As gearheads, we love automotive gadgets. When someone creates something from leftover hardware, spare parts, or even when they create something that is a scale miniature that represents our hobby, we just can’t get enough of it. How many of us have diecast scale cars on our bookshelves, and peruse Costco regularly for new releases? Guilty.
When we found these unique clocks being promoted on Facebook, we just had to find out more about them. The page we saw them on was a bit suspicious – we’ve seen promotions like this before where the price is drastically reduced – and our suspicions were confirmed. The page where we found them was another one of those scam sites, and we knew it was bogus.
But the one thing we know from these scam sites is that they steal their ideas and images from a legit business. So the search continued until we came across Clock9Nine, and we found the real deal and spoke with the man who creates these unique timepieces, Matt Zufelt.

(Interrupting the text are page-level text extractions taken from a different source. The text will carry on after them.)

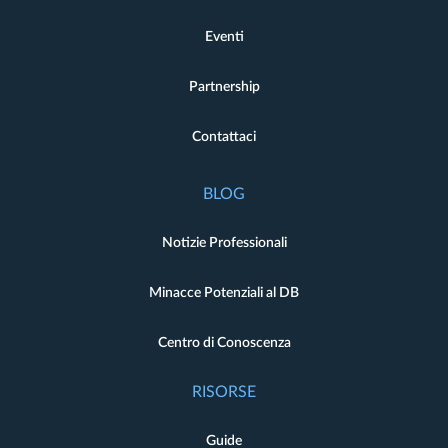
Eventi
Partnership
Contattaci
BLOG
Notizie Professionali
Minacce Potenziali al DB
Centro di Conoscenza
RISORSE
Guide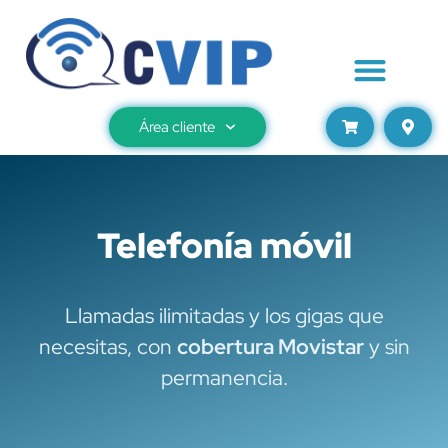
Área cliente
Telefonía móvil
Llamadas ilimitadas y los gigas que
necesitas, con
cobertura Movistar
y sin
permanencia.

He makes several different types of clocks, ranging from desktop to wall hangers, and each clock is powered by various sources. The clock functions with a quartz movement, requiring AA batteries, while the motorized rotating gears operate via a 120-volt wall adapter; some newer versions can be plugged into a USB port, such as on a laptop or desktop computer. The gears literally turn and the double-roller chain hangs down and rotates the crank gear, too!
The clocks are made with actual timing components, such as a small-block or big-block Chevy. They combine the classic look of your favorite engine with a little patina thrown in, with the modern technology of a 3D printer. The strong PETG (Polyethylene Terephthalate) filament is used for the connecting rod that supports the cam gear, as well as for the clock faces and numbers.
Clock9Nine is a family business that Matt runs along with the much-needed assistance of his better half. They sell their line to a couple of small boutiques, as well as online at his website. And for those who want to add a little splash of color, he offers them in multiple colors (including Chevy Orange – we checked) with black or gold clock hands, and a wooden or piston stand base.
Early clocks were hand-painted, but Matt says that he can now get the colors from his 3D printer and it makes them come out much nicer. Pricing on these clocks can vary from mid $70 upwards of $225, depending on the model. The wall clocks, Matt tells us, won’t rotate the gears like the desktop versions, but he said he is working on that and hopes to offer that soon.
You probably know a gearhead or two in your life that could use one of these, even if only for the conversation piece of it. We’re guessing that if you do get one and brag about it a little, make sure you keep your eye on your friends and their whereabouts… your clock just might grow some legs.